→ **To do**: Answer with the exact lines of the following material from the one containing "WITH PLATING" through the one containing "5.00 | 5.10 |", both end lines included.

→ **Data under study**:

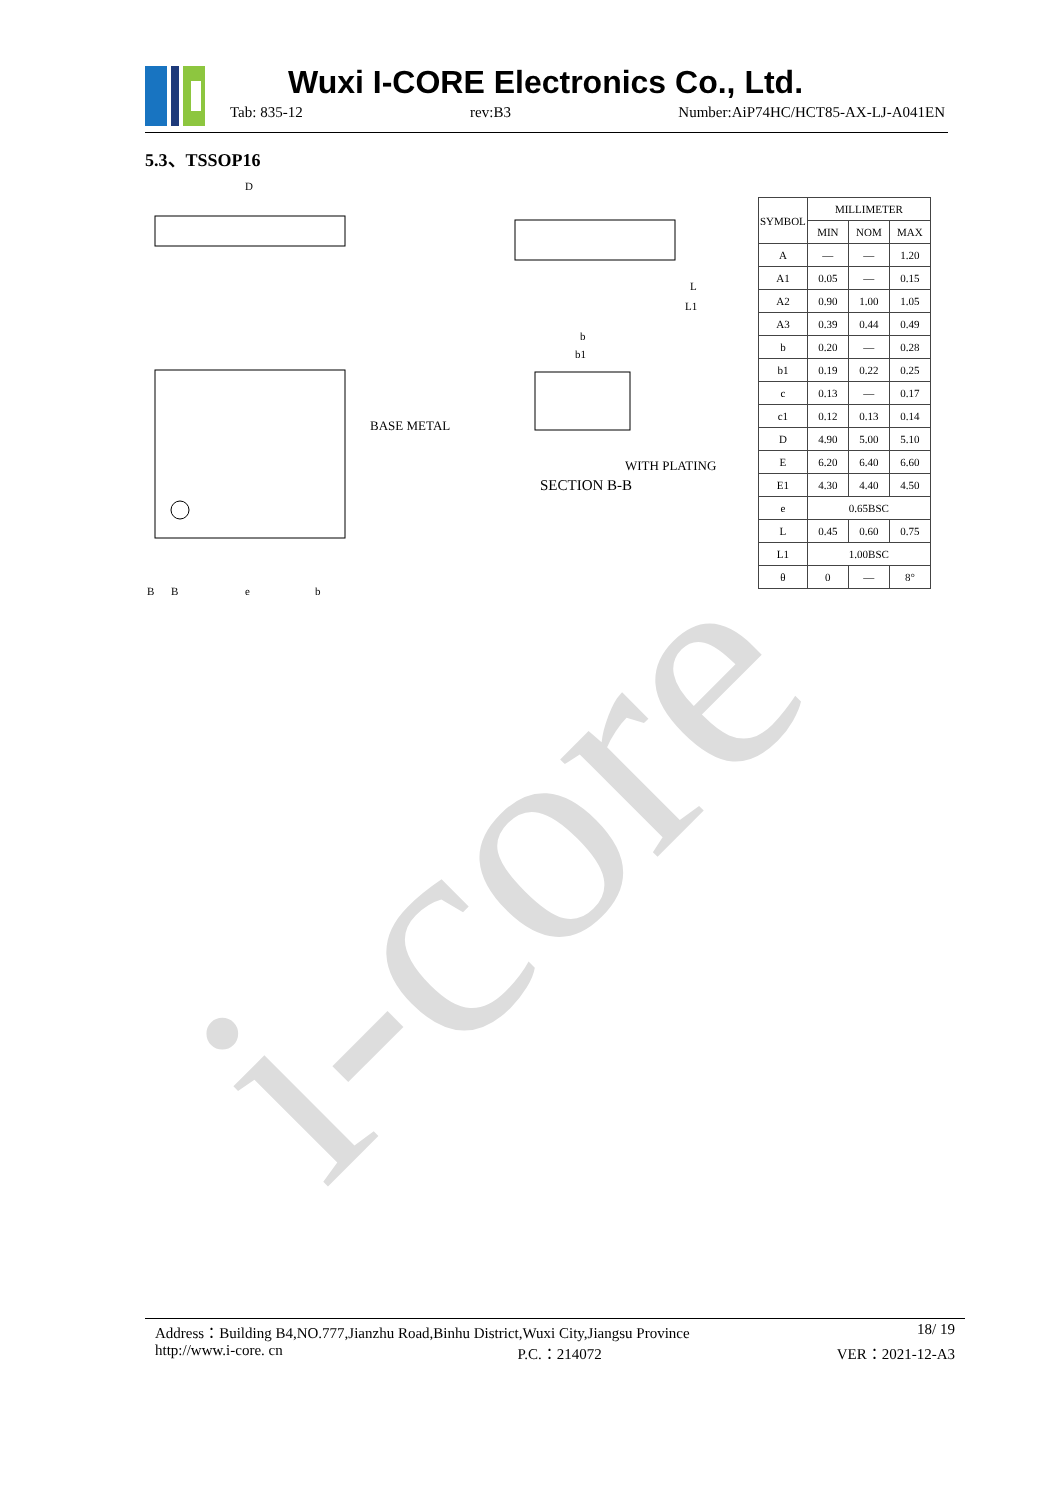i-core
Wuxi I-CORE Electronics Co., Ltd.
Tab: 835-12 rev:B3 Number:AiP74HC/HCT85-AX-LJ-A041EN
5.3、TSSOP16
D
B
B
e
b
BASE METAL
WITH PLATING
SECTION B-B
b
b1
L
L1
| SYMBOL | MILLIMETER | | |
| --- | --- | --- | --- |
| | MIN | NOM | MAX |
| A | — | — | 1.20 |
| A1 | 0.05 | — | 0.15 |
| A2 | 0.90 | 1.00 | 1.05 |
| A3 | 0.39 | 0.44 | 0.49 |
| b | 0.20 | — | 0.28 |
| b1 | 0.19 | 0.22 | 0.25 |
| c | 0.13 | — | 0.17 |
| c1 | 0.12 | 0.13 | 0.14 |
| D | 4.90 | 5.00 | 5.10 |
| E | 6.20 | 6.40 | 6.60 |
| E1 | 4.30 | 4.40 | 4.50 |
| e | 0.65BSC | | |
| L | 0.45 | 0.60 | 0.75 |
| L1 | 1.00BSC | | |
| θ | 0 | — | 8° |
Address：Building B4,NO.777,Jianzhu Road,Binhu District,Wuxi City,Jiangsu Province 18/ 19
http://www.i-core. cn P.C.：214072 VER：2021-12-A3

→ **Answer to the exercise**:
WITH PLATING
SECTION B-B
b
b1
L
L1
| SYMBOL | MILLIMETER | | |
| --- | --- | --- | --- |
| | MIN | NOM | MAX |
| A | — | — | 1.20 |
| A1 | 0.05 | — | 0.15 |
| A2 | 0.90 | 1.00 | 1.05 |
| A3 | 0.39 | 0.44 | 0.49 |
| b | 0.20 | — | 0.28 |
| b1 | 0.19 | 0.22 | 0.25 |
| c | 0.13 | — | 0.17 |
| c1 | 0.12 | 0.13 | 0.14 |
| D | 4.90 | 5.00 | 5.10 |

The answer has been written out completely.